## Work task:
In the film review, output the passage that begins with "Five years ago" and stops after "can comfortably hold.", copied word for word.

Spider-Man - Across the Spider-Verse (2023)

Spider-Man - Across the Spider-Verse (2023)

The Spider-Verse sequel arrives five years on with a bigger world, a sharper emotional core, and animation that keeps inventing new ways to look. It ends on a cliff, but the climb is worth it. 8.5/10.

BBFC PG certificate

  • UK release: June 2023
  • Directors: Joaquim Dos Santos, Kemp Powers, Justin K. Thompson  ·  Writers: Phil Lord, Christopher Miller, Dave Callaham
  • Studio / distributor: Columbia Pictures; Sony Pictures Animation
  • Genre: Animated superhero multiverse adventure  ·  Runtime: 140 minutes (BBFC PG)
  • Main cast: Shameik Moore (Into the Spider-Verse, Dope) as Miles Morales; Hailee Steinfeld (True Grit, Hawkeye) as Gwen Stacy; Oscar Isaac (Ex Machina, Dune) as Miguel O’Hara; Jason Schwartzman (Rushmore) as The Spot
  • IMDb: 9.0 / 10  ·  Rotten Tomatoes: 95% critics / 95% audience  ·  My rating: 8.5 / 10

Five years ago Spider-Man: Into the Spider-Verse did something nobody quite expected from a Sony animation about the wrong Spider-Man: it walked off with the Academy Award and rewrote what a superhero cartoon was allowed to look like. The problem with making the best film of its kind is that the sequel has to follow it, and follow-ups to beloved animated originals do not have a happy history. Across the Spider-Verse turns up with that weight on its shoulders and a clear answer to it, which is to make almost everything larger: more worlds, more Spider-people, more styles of drawing on screen at once than your eye can comfortably hold.

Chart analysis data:
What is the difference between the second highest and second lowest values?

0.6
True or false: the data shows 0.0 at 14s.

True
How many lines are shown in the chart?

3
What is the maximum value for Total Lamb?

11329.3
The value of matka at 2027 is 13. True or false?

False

* * *

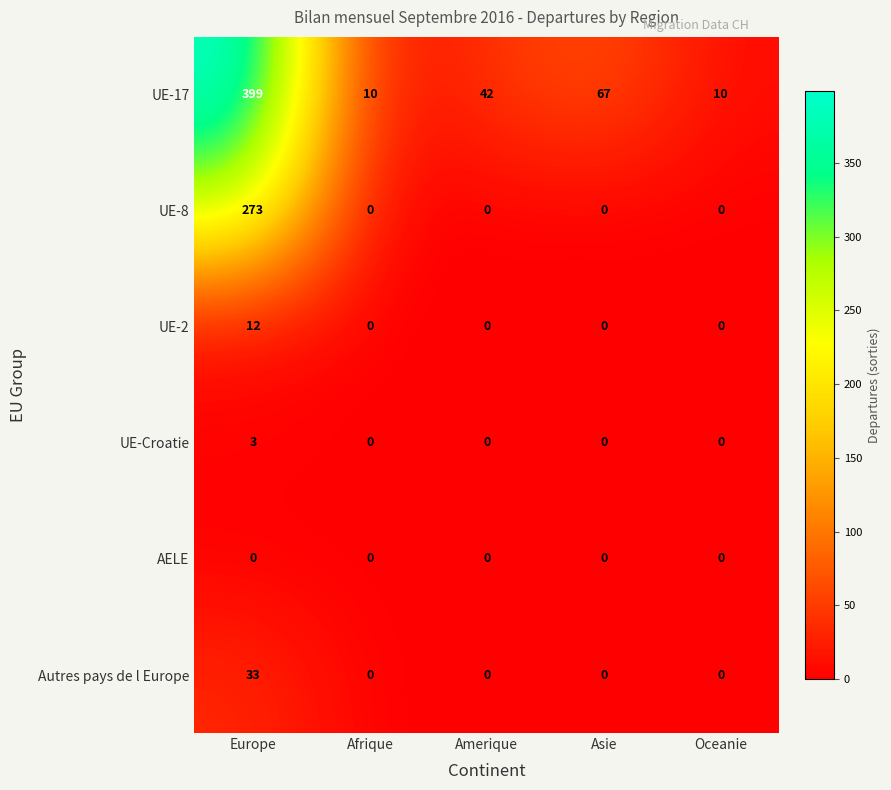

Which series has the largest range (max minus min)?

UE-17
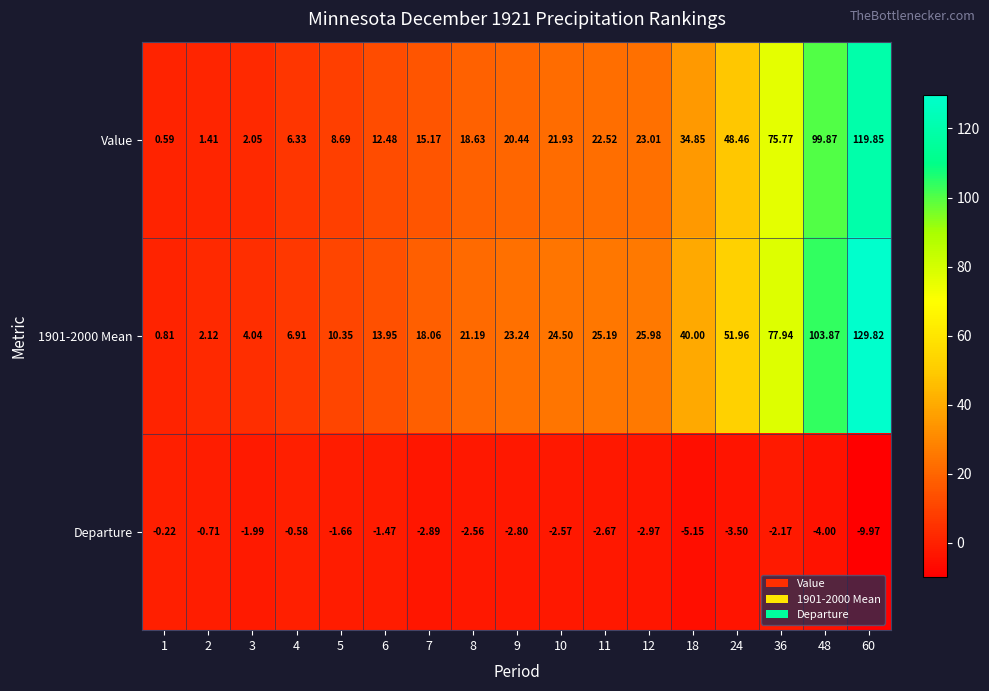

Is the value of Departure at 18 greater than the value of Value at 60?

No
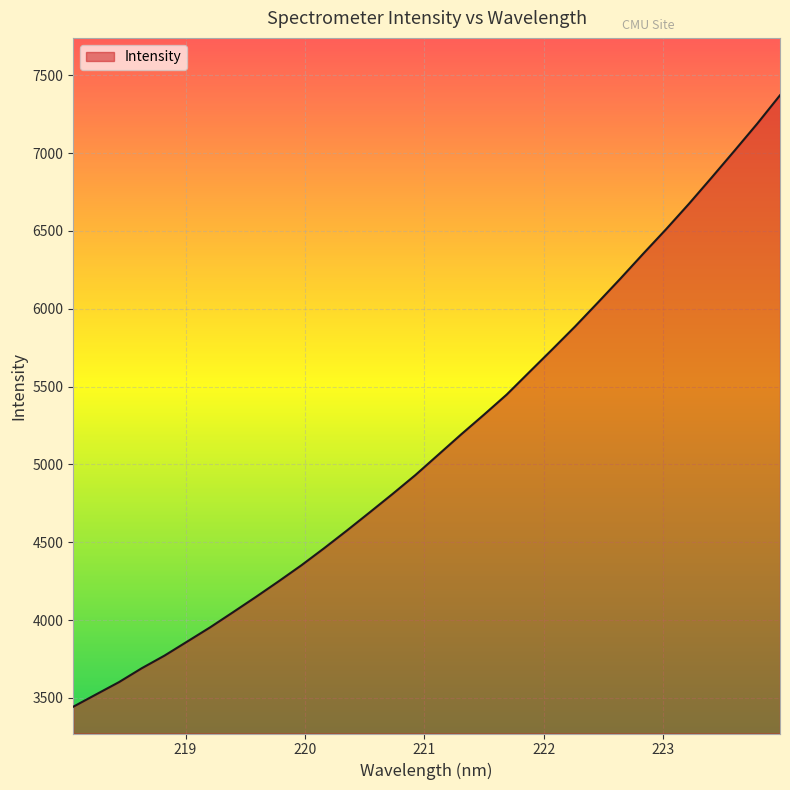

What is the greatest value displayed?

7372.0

## Answer box:
Five years ago Spider-Man: Into the Spider-Verse did something nobody quite expected from a Sony animation about the wrong Spider-Man: it walked off with the Academy Award and rewrote what a superhero cartoon was allowed to look like. The problem with making the best film of its kind is that the sequel has to follow it, and follow-ups to beloved animated originals do not have a happy history. Across the Spider-Verse turns up with that weight on its shoulders and a clear answer to it, which is to make almost everything larger: more worlds, more Spider-people, more styles of drawing on screen at once than your eye can comfortably hold.